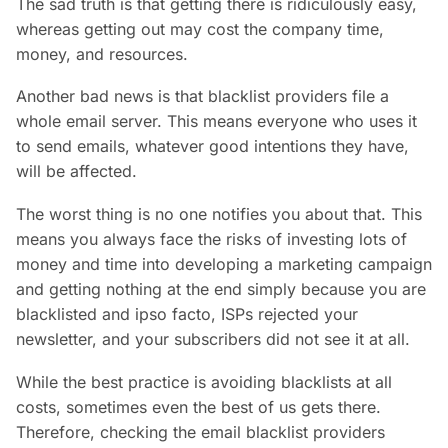
The sad truth is that getting there is ridiculously easy,
whereas getting out may cost the company time,
money, and resources.
Another bad news is that blacklist providers file a
whole email server. This means everyone who uses it
to send emails, whatever good intentions they have,
will be affected.
The worst thing is no one notifies you about that. This
means you always face the risks of investing lots of
money and time into developing a marketing campaign
and getting nothing at the end simply because you are
blacklisted and ipso facto, ISPs rejected your
newsletter, and your subscribers did not see it at all.
While the best practice is avoiding blacklists at all
costs, sometimes even the best of us gets there.
Therefore, checking the email blacklist providers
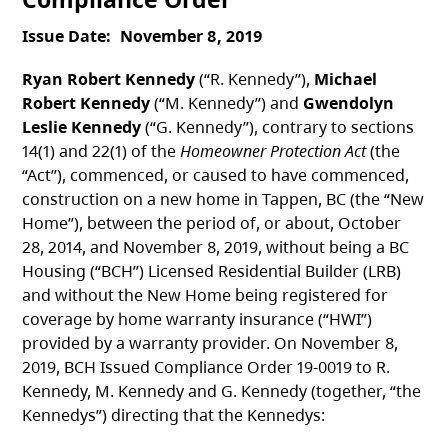
Issue Date
November 8, 2019
Ryan Robert Kennedy
(“R. Kennedy”),
Michael
Robert Kennedy
(“M. Kennedy”) and
Gwendolyn
Leslie Kennedy
(“G. Kennedy”), contrary to sections
14(1) and 22(1) of the
Homeowner Protection Act
(the
“Act”), commenced, or caused to have commenced,
construction on a new home in Tappen, BC (the “New
Home”), between the period of, or about, October
28, 2014, and November 8, 2019, without being a BC
Housing (“BCH”) Licensed Residential Builder (LRB)
and without the New Home being registered for
coverage by home warranty insurance (“HWI”)
provided by a warranty provider. On November 8,
2019, BCH Issued Compliance Order 19-0019 to R.
Kennedy, M. Kennedy and G. Kennedy (together, “the
Kennedys”) directing that the Kennedys:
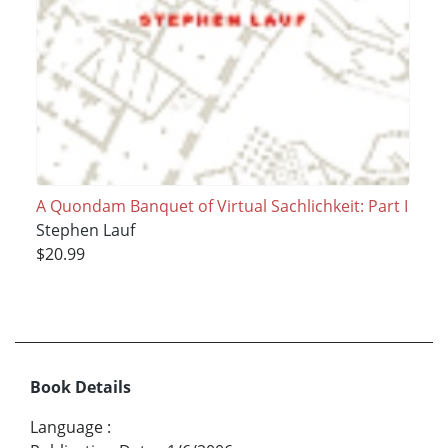
A Quondam Banquet of Virtual Sachlichkeit: Part I
Stephen Lauf
$20.99
Book Details
Language
:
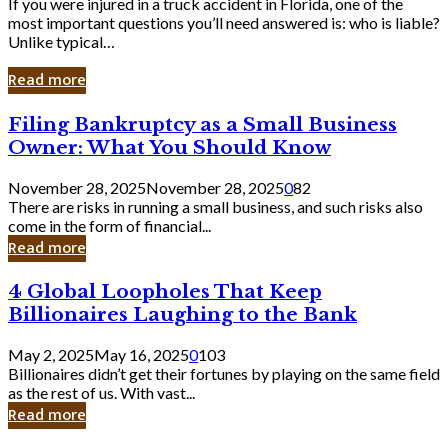
If you were injured in a truck accident in Florida, one of the
most important questions you’ll need answered is: who is liable?
Unlike typical…
Read more
Filing
Filing Bankruptcy as a Small Business
Bankruptcy
Owner: What You Should Know
as
a
November 28, 2025
November 28, 2025
0
82
Small
There are risks in running a small business, and such risks also
Business
come in the form of financial...
Owner:
Read more
What
You
4
4 Global Loopholes That Keep
Should
Global
Know
Billionaires Laughing to the Bank
Loopholes
That
May 2, 2025
May 16, 2025
0
103
Keep
Billionaires didn’t get their fortunes by playing on the same field
Billionaires
as the rest of us. With vast...
Laughing
Read more
to
the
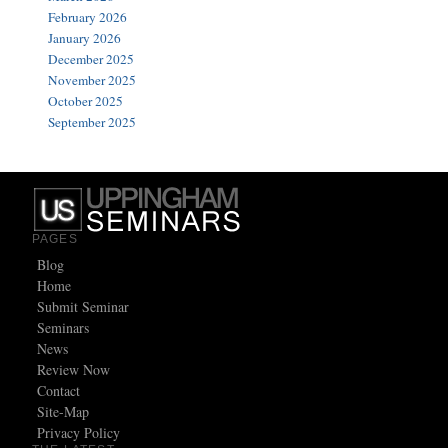
February 2026
January 2026
December 2025
November 2025
October 2025
September 2025
PAGES
Blog
Home
Submit Seminar
Seminars
News
Review Now
Contact
Site-Map
Privacy Policy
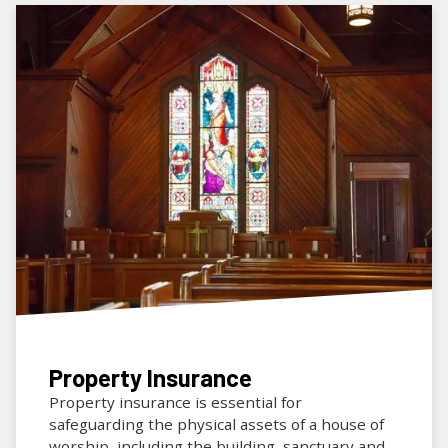
Property Insurance
Property insurance is essential for
safeguarding the physical assets of a house of
worship, including the building, sanctuary and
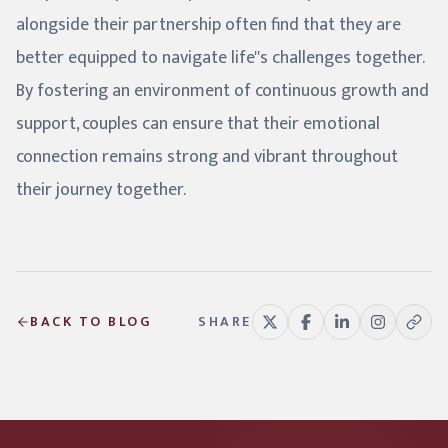
alongside their partnership often find that they are
better equipped to navigate life''s challenges together.
By fostering an environment of continuous growth and
support, couples can ensure that their emotional
connection remains strong and vibrant throughout
their journey together.
BACK TO BLOG
SHARE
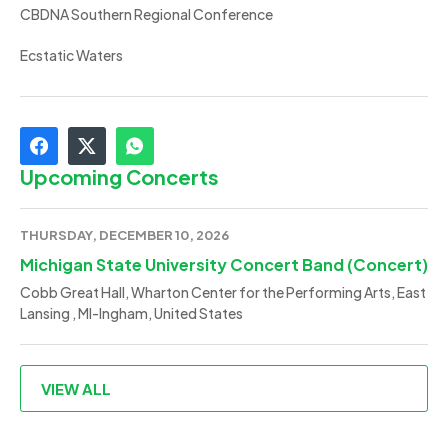
CBDNA Southern Regional Conference
Ecstatic Waters
Upcoming Concerts
THURSDAY, DECEMBER 10, 2026
Michigan State University Concert Band (Concert)
Cobb Great Hall, Wharton Center for the Performing Arts, East
Lansing , MI-Ingham, United States
VIEW ALL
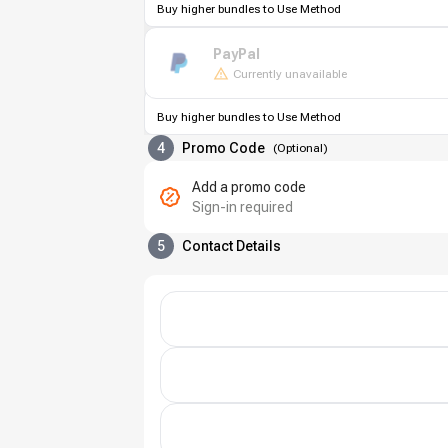
Buy higher bundles to Use Method
PayPal
Currently unavailable
Buy higher bundles to Use Method
4
Promo Code
(
Optional
)
Add a promo code
Sign-in required
5
Contact Details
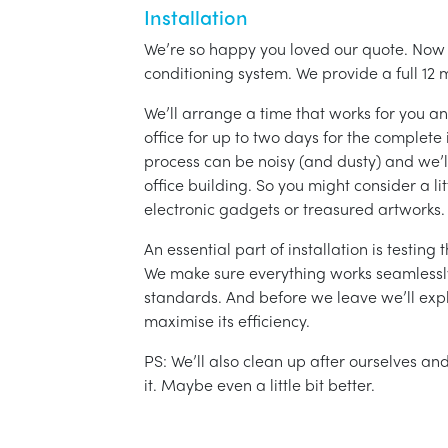
Installation
We’re so happy you loved our quote. Now it
conditioning system. We provide a full 12 
We’ll arrange a time that works for you a
office for up to two days for the complete 
process can be noisy (and dusty) and we’l
office building. So you might consider a lit
electronic gadgets or treasured artworks.
An essential part of installation is testin
We make sure everything works seamlessly 
standards. And before we leave we’ll exp
maximise its efficiency.
PS: We’ll also clean up after ourselves a
it. Maybe even a little bit better.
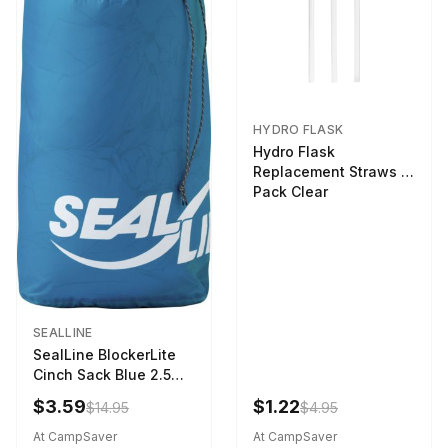
HYDRO FLASK
Hydro Flask
Replacement Straws 3
Pack Clear
SEALLINE
SealLine BlockerLite
Cinch Sack Blue 2.5
LTR
$3.59
$1.22
$14.95
$4.95
At CampSaver
At CampSaver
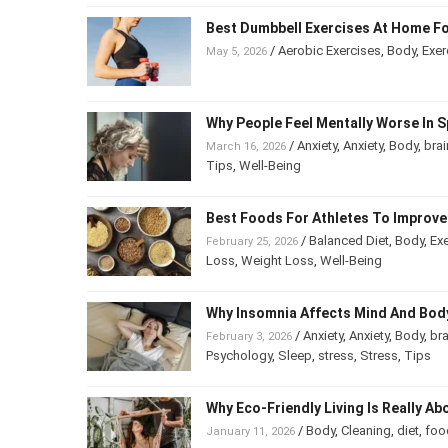
Best Dumbbell Exercises At Home Fo
/
Aerobic Exercises
,
Body
,
Exer
May 5, 2026
Why People Feel Mentally Worse In S
/
Anxiety
,
Anxiety
,
Body
,
brai
March 16, 2026
Tips
,
Well-Being
Best Foods For Athletes To Improv
/
Balanced Diet
,
Body
,
Exe
February 25, 2026
Loss
,
Weight Loss
,
Well-Being
Why Insomnia Affects Mind And Bod
/
Anxiety
,
Anxiety
,
Body
,
bra
February 3, 2026
Psychology
,
Sleep
,
stress
,
Stress
,
Tips
Why Eco-Friendly Living Is Really Ab
/
Body
,
Cleaning
,
diet
,
foo
January 11, 2026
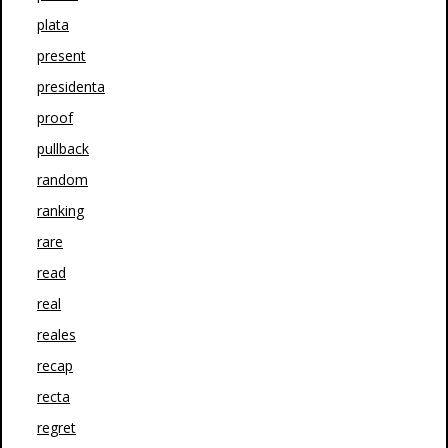
plata
present
presidenta
proof
pullback
random
ranking
rare
read
real
reales
recap
recta
regret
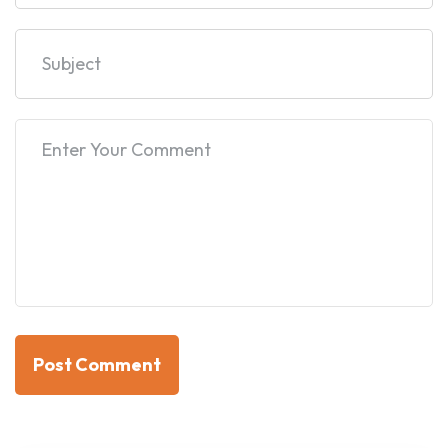
Post Comment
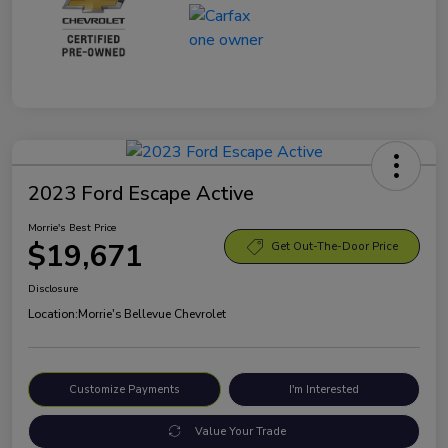
2023 Ford Escape Active
Morrie's Best Price
$19,671
Get Out-The-Door Price
Disclosure
Location:
Morrie's Bellevue Chevrolet
Customize Payments
I'm Interested
Value Your Trade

# YOUR TASK
Filter the data for the string "Loopholes" and copy every line that has it.

# FINISHED TASK
4 Global Loopholes That Keep
Loopholes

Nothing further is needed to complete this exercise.